───── Data listing ─────

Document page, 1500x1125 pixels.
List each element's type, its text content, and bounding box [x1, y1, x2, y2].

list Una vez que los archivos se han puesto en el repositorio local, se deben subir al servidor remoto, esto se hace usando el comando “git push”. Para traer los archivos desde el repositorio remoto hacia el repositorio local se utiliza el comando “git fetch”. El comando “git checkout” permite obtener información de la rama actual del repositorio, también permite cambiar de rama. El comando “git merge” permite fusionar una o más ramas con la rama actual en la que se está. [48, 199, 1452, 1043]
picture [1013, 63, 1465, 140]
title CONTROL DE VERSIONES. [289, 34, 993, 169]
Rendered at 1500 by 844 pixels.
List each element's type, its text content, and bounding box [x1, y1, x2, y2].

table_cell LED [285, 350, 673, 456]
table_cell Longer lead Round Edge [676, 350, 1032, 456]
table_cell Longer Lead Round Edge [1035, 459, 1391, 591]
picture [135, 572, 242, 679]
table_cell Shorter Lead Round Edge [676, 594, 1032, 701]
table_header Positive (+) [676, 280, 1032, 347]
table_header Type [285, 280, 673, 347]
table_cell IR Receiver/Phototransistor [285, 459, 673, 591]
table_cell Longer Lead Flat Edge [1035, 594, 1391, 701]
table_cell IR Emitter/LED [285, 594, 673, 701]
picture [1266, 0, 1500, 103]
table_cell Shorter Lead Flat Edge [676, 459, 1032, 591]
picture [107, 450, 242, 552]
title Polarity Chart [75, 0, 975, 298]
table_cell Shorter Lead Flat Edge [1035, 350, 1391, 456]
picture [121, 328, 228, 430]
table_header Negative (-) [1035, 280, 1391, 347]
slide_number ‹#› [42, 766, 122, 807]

─────

Problem statement ::
Go through the listing above and list every line that has the word "pixels".

Solution to this problem ::
Document page, 1500x1125 pixels.
Rendered at 1500 by 844 pixels.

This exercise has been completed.